Lisa Provolone: Oh, Daddy, you changed your mind!
[hugs him]
Snaps: What choice do I have, you tramp.
[hugs her back]
Snaps: And after the wedding, you'll move into a nice ground floor apartment.
Lisa Provolone: Why a ground floor apartment?
Snaps: Because after I break his legs, he's not gonna make it up any steps!

Lisa Provolone: You kept me a prisoner up here - like Rapunzel.
Snaps: Well, you certainly ain't Snow White!
Sophia: Look at the example you've set! Filling the house with thugs, goons, and hit men!
Snaps: All right... sometimes I had to bring my work home with me.

Snaps: Now take Louie 'The Lug' McGurk. He died tragically at 25.
Anthony: I'm twenty five. What happened?
Aldo: Somebody stepped on his fingers.
Anthony: And that killed him?
Aldo: He was hanging from a window ledge of the Edison Hotel at the time.

Snaps: It's this music you kids listen to today! Bing Crosby, Cab Calloway... Don't think I haven't heard the lyrics to 'Minnie the Moocher.'

Kirkwood: I hate to say I told you so, but that's what we get for going into business with a crook!
Snaps: I'm a crook?
[standing up, buttoning his coat]
Snaps: You come into my house with your fine print and addendums and try to con me out of my dough? Geez, I'm used to dealing with mobsters, bootleggers, and gunzles, but you bankers... are scary.
Kirkwood: [rising out of the chair] I have never been so insulted in all my life.
Snaps: Wait. You're young yet.

Snaps: Now this guy's willing to marry you - so be nice.
Lisa Provolone: [whining] But I want Oscar.
Snaps: I want him more than you do. But he's on the lam and Anthony's taking the rap for him.
Lisa Provolone: Thank you very much. Whatever happened to love? Whatever happened to romance?
Snaps: Whatever happened to waiting till the wedding night?

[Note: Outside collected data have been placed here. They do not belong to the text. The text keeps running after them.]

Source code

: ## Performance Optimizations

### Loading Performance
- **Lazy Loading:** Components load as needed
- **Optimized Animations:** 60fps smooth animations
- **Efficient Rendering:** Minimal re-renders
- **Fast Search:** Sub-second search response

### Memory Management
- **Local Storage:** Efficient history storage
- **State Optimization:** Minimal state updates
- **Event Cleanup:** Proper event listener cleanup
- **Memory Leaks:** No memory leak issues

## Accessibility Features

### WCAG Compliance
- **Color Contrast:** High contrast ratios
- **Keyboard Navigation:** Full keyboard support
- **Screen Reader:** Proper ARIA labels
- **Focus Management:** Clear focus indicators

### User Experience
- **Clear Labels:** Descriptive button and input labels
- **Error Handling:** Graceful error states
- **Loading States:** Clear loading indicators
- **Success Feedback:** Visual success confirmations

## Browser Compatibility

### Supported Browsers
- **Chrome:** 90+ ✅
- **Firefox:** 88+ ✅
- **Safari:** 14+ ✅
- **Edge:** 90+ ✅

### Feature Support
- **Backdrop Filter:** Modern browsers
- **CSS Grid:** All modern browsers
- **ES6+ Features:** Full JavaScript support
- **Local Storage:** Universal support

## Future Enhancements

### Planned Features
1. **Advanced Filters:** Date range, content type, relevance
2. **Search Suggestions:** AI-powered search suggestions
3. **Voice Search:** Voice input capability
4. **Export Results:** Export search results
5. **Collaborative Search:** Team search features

Nora: I'm glad to be getting out of this house. From now on, I'll have servants of me own!
Snaps: You'll find out what a picnic that is!
[Nora grabs the wrong valise and exits]
Dr. Thornton Poole: Shocking insolence! I would have terminated her immediately.
Snaps: I can't do that anymore. Best I could do is fire her.

Oscar: I'm Oscar!
Snaps: Get rid of him!
[beat]
Snaps: Expeditiously.
Aldo: Right, boss.
[Oscar screams as he is forcibly removed]

Snaps: That son of a...
[sees Father Clemente on the sofa]
Snaps: gun! Gosh-a-mighty! Cheese and crackers!